Sunday, November 17, 2013

APPLE CRISP - Cooking Light Magazine


I've made a zillion apple crisps,  usually motivated by the fact that I have a 38 pound box of Utah apples and can only eat so many apples a day.  This is another good apple dessert recipe--not too sweet, and would also be great for breakfast with a little Greek yogurt (pretty sure I've mentioned that before).  And my Emma Bridgewater baking dish still makes me happy.
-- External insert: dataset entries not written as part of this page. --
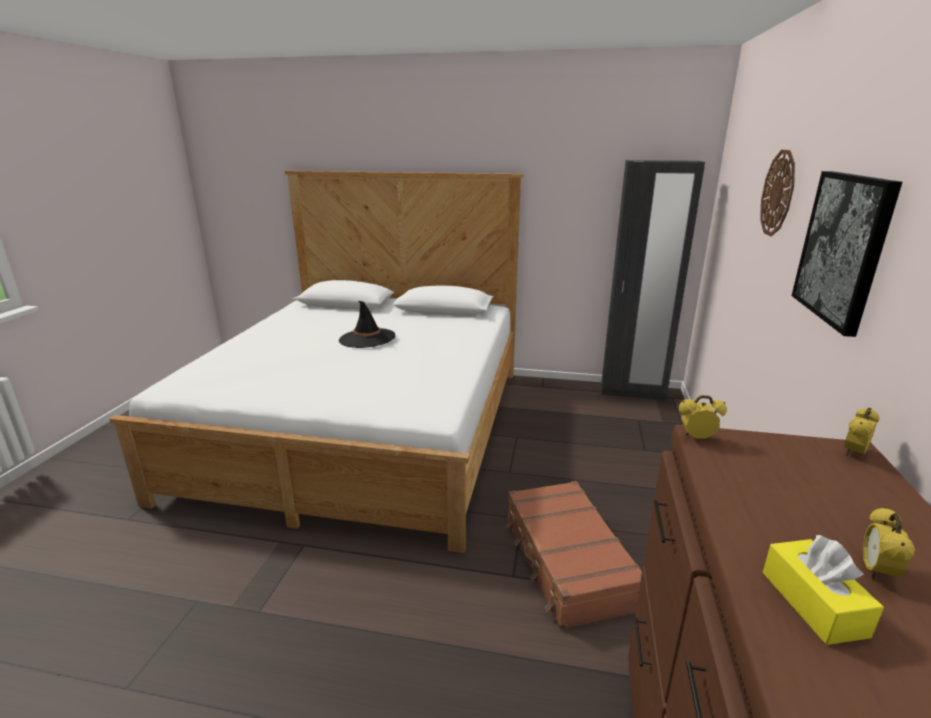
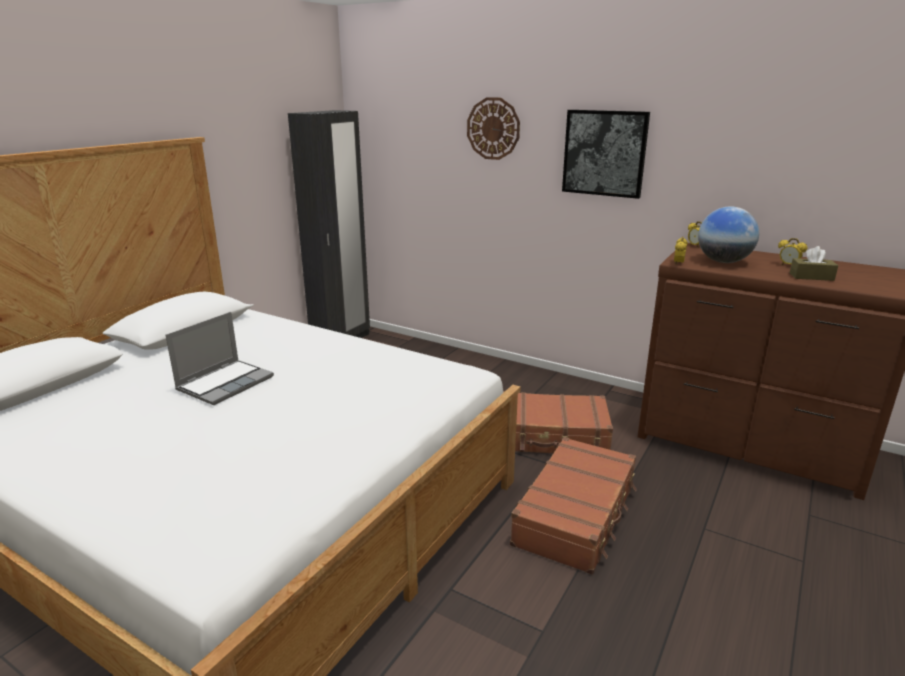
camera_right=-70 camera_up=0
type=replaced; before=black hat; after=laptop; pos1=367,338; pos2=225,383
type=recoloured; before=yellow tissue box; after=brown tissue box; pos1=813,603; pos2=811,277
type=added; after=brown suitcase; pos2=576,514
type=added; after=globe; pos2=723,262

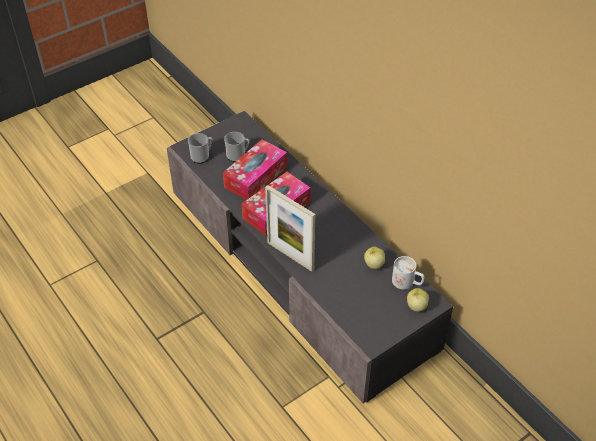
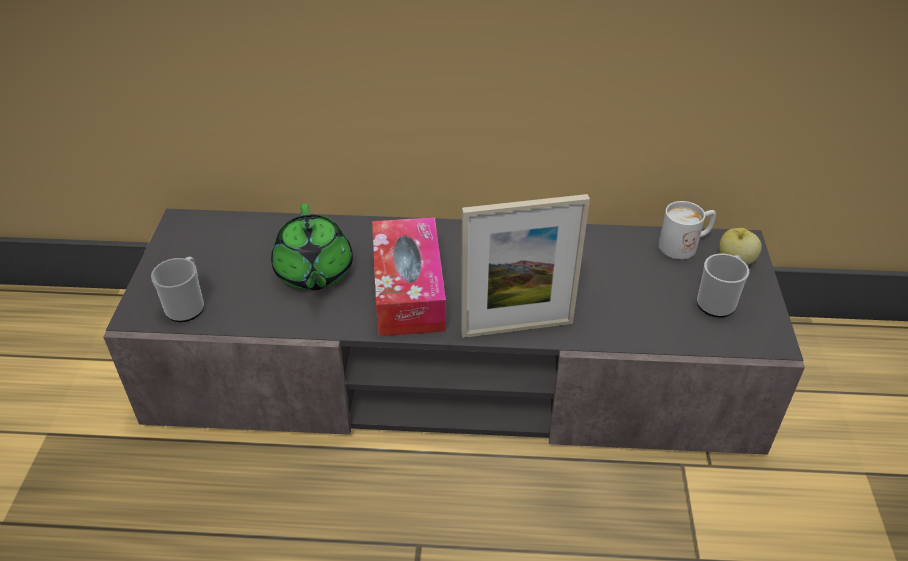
camera_right=-50 camera_up=-5
type=replaced; before=tissue box; after=green teapot; pos1=255,177; pos2=314,272
type=moved; before=mug; pos1=238,155; pos2=718,301
type=removed; before=apple; pos1=373,264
  • 1/3 cup all-purpose flour
  • 1/2 cup packed light brown sugar
  • 1/3 cup regular oats
  • 1/4 teaspoon ground cinnamon
  • 1/4 cup chilled butter, cut into small pieces
  • 3 tablespoons chopped walnuts
  • 7 cups sliced peeled Rome apple (about 3 pounds) (I used Honeycrisp) 
  • 1/4 cup maple syrup
  • 1/2 teaspoon ground cinnamon
Preheat oven to 375°.
Lightly spoon flour into a dry measuring cup; level with a knife. Combine flour, sugar, oats, and 1/4 teaspoon cinnamon in a medium bowl; cut in butter with a pastry blender or 2 knives until mixture is crumbly. Stir in walnuts.
Combine apple and remaining ingredients in a large bowl; toss well. Spoon apple mixture into an 8-inch square baking dish or 1 1/2-quart casserole. Sprinkle with crumb mixture. Bake at 375° for 45 minutes or until golden brown. Serve warm.